Think about how classes have changed as well: When a blizzard blanketed your area, making the roads all but impassable (Wisconsin = 16 inches, Texas = 16 flakes), you used to get the day off. The same thing was true when your professor’s kid brought home the Black Plague from daycare and now Dr. Smith looks like Dr. Death. Now? They upload a podcast, share a digital quiz they built for last semester’s online-only version and you’re stuck doing work.
Those necessary or unexpected down-time breaks were crucial in keeping you on an even keel. Now? Forget about them. The Internet has spoken.
People are jerks: I had a professor who was an amazingly good journalist about 20 years before he came to teach us. When he was helping out with the student newspaper, we thought it was a great idea. However, the guy worked at the New York Times and practically started every sentence with “Back at the times, we used to…” and that was good for about the first three sentences, but he kept turning this into an indictment of what we were doing now.
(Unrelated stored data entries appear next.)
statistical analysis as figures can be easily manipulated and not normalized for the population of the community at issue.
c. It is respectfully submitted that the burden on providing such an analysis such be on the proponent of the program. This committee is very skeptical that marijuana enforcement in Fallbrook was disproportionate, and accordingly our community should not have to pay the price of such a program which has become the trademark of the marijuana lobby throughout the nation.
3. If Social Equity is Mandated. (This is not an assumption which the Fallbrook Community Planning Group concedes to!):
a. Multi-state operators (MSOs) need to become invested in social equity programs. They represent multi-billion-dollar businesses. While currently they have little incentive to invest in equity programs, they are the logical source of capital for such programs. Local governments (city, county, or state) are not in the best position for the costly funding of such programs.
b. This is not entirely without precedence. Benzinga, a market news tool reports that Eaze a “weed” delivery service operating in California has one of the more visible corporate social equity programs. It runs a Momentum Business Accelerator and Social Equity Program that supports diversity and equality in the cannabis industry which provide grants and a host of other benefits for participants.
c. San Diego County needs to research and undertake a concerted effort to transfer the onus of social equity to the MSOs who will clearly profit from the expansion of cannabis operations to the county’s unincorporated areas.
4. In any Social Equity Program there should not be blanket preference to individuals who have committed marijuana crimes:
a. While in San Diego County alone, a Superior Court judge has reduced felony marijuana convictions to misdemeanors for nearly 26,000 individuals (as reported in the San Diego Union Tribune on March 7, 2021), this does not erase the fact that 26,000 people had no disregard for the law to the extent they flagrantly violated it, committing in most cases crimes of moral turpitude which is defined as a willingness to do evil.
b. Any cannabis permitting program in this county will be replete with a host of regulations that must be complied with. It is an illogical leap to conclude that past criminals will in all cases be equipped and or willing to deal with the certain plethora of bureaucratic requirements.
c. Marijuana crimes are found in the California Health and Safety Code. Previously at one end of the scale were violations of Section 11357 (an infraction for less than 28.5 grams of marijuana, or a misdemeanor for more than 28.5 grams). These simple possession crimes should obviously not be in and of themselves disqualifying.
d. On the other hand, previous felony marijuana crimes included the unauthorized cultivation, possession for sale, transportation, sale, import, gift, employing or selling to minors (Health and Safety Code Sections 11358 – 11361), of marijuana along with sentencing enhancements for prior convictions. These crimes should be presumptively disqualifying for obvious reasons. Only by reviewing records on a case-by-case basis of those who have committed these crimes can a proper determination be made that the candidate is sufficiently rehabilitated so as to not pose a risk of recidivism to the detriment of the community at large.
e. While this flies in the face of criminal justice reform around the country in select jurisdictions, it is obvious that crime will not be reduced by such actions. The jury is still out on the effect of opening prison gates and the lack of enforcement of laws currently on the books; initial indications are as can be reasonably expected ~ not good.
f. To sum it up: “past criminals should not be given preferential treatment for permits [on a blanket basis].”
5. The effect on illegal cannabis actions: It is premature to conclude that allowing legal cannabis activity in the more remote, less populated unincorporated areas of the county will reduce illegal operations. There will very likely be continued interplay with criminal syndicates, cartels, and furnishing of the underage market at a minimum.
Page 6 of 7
Well, we aren’t at the New York Times, we aren’t fully formed veteran journalists and we’re doing the best we can. Still, at least he had the chops to back up his complaints. If I had a nickel for every time that a nitwit who once had a letter to the editor published came at me like they were Bob Woodward over whatever they thought “kids these days” should be doing in the paper, I’d have a lot of nickels.
As we have repeatedly noted here, the Johnny Sain Axiom on Old Timers’ Day rings true: “There sure is a lot of bullshit around here. The older these guys get, the better they used to be.”
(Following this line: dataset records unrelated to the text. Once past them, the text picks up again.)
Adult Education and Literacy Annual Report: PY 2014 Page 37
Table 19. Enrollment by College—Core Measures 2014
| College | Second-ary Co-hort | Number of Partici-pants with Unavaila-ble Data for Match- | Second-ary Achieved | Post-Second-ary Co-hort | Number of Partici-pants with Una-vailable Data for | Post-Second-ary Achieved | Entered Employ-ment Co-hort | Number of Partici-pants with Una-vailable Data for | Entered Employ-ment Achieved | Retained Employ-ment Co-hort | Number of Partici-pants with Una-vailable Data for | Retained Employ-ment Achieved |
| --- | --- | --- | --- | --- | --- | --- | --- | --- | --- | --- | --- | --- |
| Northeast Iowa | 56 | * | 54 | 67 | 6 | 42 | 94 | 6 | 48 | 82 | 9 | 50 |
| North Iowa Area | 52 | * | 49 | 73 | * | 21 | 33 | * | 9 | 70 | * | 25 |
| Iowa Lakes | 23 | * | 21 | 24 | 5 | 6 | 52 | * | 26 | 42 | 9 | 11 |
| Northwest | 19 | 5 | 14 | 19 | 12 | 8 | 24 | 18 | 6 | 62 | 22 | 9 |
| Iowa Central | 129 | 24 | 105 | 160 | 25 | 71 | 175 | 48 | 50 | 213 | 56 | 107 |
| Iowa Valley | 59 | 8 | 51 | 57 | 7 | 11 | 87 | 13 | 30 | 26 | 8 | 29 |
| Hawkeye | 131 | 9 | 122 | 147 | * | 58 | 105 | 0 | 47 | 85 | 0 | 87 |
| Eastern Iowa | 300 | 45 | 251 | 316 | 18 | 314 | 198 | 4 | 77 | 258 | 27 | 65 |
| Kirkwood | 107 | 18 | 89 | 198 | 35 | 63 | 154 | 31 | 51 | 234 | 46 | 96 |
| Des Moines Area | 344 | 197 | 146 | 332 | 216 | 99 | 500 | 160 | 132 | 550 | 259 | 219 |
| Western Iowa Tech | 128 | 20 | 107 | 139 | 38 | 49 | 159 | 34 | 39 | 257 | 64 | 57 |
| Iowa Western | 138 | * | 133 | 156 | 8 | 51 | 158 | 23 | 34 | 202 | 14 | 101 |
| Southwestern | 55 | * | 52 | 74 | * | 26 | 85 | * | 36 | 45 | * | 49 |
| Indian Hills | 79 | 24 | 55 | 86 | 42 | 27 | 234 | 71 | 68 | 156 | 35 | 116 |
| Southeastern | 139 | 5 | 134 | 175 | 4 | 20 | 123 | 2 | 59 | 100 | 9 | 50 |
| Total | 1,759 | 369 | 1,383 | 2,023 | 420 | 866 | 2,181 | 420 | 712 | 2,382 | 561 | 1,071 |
Many administrators and professors don’t cut the students any slack in general. They seem to forget that the students are just that — students. They’re putting in way more time than they’re compensated for, and they’re learning the ropes as they go along. They’re doing too much with too little support and under far more strenuous circumstances.
One of the things I have noted was that so many of our universities have been so excited to tell us that “We’re back to normal now,” that we’re starting to buy into the illusion. Thus, a lot of professors have gone back to the “no extensions” policies of pre-pandemic days or insisted on obituaries for students who claim a death requires them to miss a class. (I wish I were kidding…) We have people asking students to hop back to work getting that dormant student media club back online and pondering what is wrong with kids these days who don’t want to join up for this exciting opportunity?
Well, it’s because unless your version of “normal” required you to miss classes after coughing twice, get a giant Q-tip crammed into your brain on a frequent basis, Purell the crap out of everything you own and wear a mask more often than the robbery crew in “The Town,” I’d say things aren’t quite normal yet. Watching people pretend like “We’re all normal” is as awkward as the dinner scene from “Reality Bites:”
The student I was talking about earlier was facing a lot of these things and we had to talk about what things mattered most to her and her mental well-being. It’s never easy to cut something or trim something back. However, we started realizing that the more things she kept doing, the fewer of them she was doing WELL. That only made her feel worse about ALL OF THEM.
And that’s where stress starts to become burnout, as we’ll see tomorrow.